Als der letzte Bewerber aus der Tür war, zog Connie die unterste Schublade an ihrem Schreibtisch auf, holte eine Flasche Jack Daniels hervor und trank einen kräftigen Schluck.
»Ah«, sagte sie, »da geht es einem doch gleich besser.«
»Eigentlich mache ich diese Bewerbungsgespräche ganz gerne«, sagte Lula. »Es steigert mein Selbstwertgefühl. Im Vergleich zu diesen Nieten komme ich doch ganz gut weg.«
»Wo ist Pickle?«, fragte ich Connie.
»Er arbeitet von Montag bis Freitag.
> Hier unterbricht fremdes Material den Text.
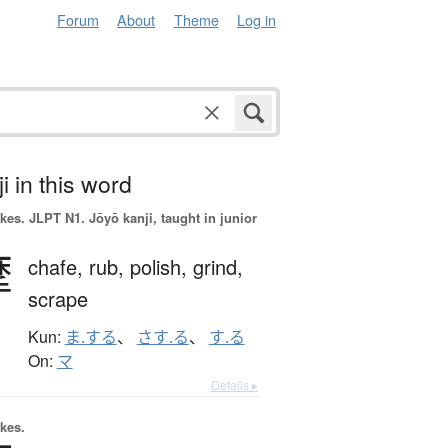
Forum
About
Theme
Log in
i in this word
okes.
JLPT N1. Jōyō kanji, taught in junior
摩
chafe,
rub,
polish,
grind,
scrape
Kun:
ま.する
、
さす.る
、
す.る
On:
マ
Details ▸
okes.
Und da wir samstags meistens sowieso nur halbtags arbeiten, habe ich ihm die Wochenenden freigegeben.«
Ich guckte aus dem Fenster zu dem schwarzen SUV auf der anderen Straßenseite. Langsam wurde es unheimlich. Nie bekam einer von uns Carmen zu Gesicht, man sah immer nur die getönten schwarzen Fensterscheiben.
»Der SUV steht ja immer noch da«, sagte ich. »Wann habt ihr den Wagen zuletzt wegfahren sehen?«
»Als ich heute Morgen ins Büro kam, stand er schon da«, sagte Connie. »Und ich glaube, gestern Abend, als ich ging, stand er auch da.«
Ich trank einen Schluck aus Connies Flasche. »Ich muss mir das mal aus der Nähe ansehen.«
Ich überquerte die Straße und klopfte an die Fensterscheibe der Fahrertür, aber nichts geschah. Ich guckte durch die Windschutzscheibe. Keiner da. Stattdessen überall Blut. Ich drehte mich um, lehnte mich gegen die Karosse und sank mit dem Rücken an ihr bis runter auf den Asphalt. Mit dem Kopf zwischen den Knien blieb ich auf dem Boden sitzen, bis das taube Gefühl verschwunden war und der Lärm in meinem Kopf nachließ. Ich kam auf die Knie, wartete noch, bis sich der Nebel lichtete, dann stand ich auf. Ich ging nach hinten zur Kofferraumklappe, wo der Leichengestank am stärksten war. Ich drückte mir die Nase an der Scheibe platt und versuchte, etwas zu erkennen. Über die Ladefläche war eine Ölplane gebreitet.